*** Opening Provided material ***
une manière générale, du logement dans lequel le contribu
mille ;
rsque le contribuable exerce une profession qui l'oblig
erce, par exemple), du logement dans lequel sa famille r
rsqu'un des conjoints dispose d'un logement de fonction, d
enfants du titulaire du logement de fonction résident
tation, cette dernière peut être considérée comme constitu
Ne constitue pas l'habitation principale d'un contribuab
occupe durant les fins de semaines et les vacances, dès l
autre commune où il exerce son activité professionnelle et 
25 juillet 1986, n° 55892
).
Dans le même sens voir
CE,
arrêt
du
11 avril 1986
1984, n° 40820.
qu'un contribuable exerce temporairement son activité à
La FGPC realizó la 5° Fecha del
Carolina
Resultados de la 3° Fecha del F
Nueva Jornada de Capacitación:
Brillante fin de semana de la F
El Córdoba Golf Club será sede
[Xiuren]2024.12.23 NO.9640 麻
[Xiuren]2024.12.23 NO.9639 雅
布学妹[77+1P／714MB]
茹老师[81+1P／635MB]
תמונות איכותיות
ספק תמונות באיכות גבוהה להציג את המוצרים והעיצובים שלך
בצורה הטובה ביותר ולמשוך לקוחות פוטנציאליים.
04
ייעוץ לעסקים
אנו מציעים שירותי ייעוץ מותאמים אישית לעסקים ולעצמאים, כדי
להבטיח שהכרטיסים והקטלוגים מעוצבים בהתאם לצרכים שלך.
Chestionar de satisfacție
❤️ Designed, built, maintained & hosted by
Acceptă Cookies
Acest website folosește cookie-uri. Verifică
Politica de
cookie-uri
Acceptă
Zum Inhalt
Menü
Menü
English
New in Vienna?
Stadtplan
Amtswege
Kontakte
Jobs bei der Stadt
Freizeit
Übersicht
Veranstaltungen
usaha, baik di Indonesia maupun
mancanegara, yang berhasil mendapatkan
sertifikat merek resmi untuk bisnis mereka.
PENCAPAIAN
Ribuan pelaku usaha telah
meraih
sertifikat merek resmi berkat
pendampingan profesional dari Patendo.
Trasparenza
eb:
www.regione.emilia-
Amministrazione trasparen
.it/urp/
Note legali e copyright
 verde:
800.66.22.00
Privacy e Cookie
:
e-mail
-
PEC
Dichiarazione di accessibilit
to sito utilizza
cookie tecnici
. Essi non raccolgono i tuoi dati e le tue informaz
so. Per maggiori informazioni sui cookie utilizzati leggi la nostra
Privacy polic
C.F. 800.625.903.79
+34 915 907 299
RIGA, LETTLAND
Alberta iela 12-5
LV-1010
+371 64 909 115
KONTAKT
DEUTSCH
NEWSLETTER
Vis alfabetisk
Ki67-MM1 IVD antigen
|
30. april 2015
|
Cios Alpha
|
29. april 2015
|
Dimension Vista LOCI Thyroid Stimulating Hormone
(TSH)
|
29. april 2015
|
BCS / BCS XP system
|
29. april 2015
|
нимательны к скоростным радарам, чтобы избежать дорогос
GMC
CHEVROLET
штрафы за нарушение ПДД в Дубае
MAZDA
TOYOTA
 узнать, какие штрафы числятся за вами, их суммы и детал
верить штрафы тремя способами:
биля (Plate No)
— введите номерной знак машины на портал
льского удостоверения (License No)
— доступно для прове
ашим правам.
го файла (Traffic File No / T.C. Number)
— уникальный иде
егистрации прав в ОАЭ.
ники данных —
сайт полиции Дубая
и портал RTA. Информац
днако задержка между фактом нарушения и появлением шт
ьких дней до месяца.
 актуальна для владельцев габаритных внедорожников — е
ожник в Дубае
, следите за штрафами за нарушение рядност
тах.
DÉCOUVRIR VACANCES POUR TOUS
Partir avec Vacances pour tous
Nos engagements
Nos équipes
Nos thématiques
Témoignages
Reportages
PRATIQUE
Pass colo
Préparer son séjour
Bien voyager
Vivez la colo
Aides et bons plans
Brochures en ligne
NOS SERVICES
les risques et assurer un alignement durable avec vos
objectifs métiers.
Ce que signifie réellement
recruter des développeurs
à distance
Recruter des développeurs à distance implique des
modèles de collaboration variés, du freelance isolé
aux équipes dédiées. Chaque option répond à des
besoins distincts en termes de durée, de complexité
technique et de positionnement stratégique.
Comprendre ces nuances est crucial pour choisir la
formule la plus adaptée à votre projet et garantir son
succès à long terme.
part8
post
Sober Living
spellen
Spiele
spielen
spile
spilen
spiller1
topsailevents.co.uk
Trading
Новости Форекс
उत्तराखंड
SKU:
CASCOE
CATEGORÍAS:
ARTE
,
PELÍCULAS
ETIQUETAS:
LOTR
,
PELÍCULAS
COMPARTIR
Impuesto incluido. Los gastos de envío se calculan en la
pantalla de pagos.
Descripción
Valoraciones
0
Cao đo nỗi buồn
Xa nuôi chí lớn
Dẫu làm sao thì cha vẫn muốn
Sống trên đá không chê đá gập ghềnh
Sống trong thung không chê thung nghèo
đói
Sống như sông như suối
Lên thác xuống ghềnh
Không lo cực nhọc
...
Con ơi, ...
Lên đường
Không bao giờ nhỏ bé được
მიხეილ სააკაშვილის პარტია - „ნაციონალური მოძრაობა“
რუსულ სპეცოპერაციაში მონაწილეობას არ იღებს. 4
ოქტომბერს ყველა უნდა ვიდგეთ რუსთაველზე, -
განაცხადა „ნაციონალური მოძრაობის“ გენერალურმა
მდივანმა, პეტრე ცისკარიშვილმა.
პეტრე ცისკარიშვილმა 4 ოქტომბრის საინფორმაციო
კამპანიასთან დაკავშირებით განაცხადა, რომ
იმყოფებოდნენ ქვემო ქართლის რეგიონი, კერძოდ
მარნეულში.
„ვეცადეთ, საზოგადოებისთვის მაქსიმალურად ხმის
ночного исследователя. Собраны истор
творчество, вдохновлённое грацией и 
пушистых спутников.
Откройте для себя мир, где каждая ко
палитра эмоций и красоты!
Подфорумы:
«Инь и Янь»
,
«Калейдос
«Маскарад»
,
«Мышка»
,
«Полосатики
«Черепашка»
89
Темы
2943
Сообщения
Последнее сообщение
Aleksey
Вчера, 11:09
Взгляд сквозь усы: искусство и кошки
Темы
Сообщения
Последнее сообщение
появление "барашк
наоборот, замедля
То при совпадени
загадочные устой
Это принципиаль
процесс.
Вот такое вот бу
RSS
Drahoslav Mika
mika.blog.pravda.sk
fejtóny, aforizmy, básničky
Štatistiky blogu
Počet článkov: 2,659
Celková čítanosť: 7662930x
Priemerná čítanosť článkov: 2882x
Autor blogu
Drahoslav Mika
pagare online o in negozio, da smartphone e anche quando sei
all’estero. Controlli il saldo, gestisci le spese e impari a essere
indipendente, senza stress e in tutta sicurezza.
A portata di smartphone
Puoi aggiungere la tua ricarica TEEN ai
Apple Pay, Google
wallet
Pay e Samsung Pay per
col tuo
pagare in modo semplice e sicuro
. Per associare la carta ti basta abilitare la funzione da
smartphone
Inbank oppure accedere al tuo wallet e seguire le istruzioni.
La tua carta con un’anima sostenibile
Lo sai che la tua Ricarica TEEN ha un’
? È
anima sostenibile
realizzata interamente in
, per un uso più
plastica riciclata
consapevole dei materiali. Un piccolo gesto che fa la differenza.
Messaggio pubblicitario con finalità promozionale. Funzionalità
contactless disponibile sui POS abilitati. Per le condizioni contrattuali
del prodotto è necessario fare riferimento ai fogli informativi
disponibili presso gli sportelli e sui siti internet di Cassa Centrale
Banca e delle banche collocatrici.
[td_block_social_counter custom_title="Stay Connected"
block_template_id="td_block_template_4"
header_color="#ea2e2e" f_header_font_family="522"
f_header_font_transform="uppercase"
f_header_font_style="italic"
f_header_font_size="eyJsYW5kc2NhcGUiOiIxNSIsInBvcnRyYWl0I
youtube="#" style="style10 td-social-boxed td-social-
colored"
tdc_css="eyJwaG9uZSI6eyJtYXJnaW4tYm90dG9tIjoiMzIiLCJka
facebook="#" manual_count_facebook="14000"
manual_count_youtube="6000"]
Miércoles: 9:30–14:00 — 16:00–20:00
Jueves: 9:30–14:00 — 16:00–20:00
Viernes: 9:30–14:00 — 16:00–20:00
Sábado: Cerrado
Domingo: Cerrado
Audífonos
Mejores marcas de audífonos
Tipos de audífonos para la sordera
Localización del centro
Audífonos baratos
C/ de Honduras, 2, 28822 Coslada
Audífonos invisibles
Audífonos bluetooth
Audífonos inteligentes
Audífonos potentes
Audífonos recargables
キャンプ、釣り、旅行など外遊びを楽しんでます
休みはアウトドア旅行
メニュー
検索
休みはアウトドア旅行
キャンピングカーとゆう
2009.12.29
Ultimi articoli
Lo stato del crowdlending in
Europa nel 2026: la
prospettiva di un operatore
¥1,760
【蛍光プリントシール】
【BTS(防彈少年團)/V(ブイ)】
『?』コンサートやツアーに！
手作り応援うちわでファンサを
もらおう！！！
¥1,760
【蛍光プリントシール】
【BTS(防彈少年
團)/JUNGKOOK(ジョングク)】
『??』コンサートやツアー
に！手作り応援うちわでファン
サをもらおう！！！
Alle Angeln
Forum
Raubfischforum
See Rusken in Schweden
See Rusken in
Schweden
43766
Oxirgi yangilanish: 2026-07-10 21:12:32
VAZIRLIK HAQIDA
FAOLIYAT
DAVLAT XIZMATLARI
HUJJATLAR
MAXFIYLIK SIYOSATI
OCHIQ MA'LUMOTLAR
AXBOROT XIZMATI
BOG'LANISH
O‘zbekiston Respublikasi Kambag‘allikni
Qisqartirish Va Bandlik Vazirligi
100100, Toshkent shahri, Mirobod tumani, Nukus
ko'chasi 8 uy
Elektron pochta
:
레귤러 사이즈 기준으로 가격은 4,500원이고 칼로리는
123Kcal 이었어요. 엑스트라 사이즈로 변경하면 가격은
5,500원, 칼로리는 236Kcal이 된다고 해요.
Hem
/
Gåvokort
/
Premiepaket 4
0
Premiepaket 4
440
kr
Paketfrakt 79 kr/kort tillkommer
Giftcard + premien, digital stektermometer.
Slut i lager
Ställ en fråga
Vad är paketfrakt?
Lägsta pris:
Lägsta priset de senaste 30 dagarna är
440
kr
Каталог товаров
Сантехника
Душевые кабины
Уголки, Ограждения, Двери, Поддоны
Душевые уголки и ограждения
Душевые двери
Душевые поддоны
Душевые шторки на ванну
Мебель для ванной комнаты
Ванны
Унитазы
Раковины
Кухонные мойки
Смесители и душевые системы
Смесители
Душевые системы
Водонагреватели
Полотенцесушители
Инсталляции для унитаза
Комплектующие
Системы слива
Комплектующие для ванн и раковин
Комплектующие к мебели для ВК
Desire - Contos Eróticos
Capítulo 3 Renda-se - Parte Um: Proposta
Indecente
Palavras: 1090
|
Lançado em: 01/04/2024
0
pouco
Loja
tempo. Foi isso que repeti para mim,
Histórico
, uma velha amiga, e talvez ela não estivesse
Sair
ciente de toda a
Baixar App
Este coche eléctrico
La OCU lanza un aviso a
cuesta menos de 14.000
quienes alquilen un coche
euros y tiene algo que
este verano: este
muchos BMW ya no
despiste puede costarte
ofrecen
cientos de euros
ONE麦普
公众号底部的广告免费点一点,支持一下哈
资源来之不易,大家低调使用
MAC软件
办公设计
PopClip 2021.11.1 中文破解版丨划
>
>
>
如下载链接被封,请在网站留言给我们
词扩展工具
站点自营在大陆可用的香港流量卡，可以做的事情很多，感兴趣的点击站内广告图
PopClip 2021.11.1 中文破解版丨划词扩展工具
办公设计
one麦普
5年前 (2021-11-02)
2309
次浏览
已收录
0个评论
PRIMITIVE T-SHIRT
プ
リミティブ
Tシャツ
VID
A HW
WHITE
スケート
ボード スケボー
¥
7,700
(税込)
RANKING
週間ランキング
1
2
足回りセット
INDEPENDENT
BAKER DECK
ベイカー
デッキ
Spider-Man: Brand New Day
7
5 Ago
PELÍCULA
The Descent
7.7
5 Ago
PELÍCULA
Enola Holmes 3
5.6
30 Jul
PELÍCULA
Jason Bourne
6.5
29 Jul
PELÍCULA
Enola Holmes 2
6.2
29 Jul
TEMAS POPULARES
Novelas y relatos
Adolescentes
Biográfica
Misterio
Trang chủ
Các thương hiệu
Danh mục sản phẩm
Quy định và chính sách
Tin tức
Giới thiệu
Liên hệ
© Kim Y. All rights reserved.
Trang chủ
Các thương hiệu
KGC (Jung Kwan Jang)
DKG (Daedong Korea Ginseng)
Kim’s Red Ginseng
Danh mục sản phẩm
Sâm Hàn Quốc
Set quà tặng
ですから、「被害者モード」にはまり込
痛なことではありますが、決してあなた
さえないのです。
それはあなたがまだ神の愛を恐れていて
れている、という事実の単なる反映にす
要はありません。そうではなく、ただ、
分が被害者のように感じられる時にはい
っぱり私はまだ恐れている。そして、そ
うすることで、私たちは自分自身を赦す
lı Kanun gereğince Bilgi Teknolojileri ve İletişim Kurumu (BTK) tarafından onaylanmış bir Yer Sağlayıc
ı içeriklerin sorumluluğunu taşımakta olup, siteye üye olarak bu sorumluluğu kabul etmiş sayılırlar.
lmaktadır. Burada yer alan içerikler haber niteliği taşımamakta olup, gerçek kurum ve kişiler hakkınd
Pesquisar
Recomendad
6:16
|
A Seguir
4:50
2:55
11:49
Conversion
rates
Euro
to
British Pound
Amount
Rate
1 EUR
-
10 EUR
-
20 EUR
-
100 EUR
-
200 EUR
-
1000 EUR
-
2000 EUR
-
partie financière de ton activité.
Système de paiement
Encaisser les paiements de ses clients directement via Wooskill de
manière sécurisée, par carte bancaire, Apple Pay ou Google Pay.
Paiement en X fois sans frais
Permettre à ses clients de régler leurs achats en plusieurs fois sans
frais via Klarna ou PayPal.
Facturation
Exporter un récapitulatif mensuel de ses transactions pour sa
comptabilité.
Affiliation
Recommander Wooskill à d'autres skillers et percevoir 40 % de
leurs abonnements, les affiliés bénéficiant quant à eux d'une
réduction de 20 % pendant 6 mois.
*** Closing Provided material ***
- _Work order_
For the string "équipes", give the number of lines in the records that contain it and nothing besides.

- _Task answer_
2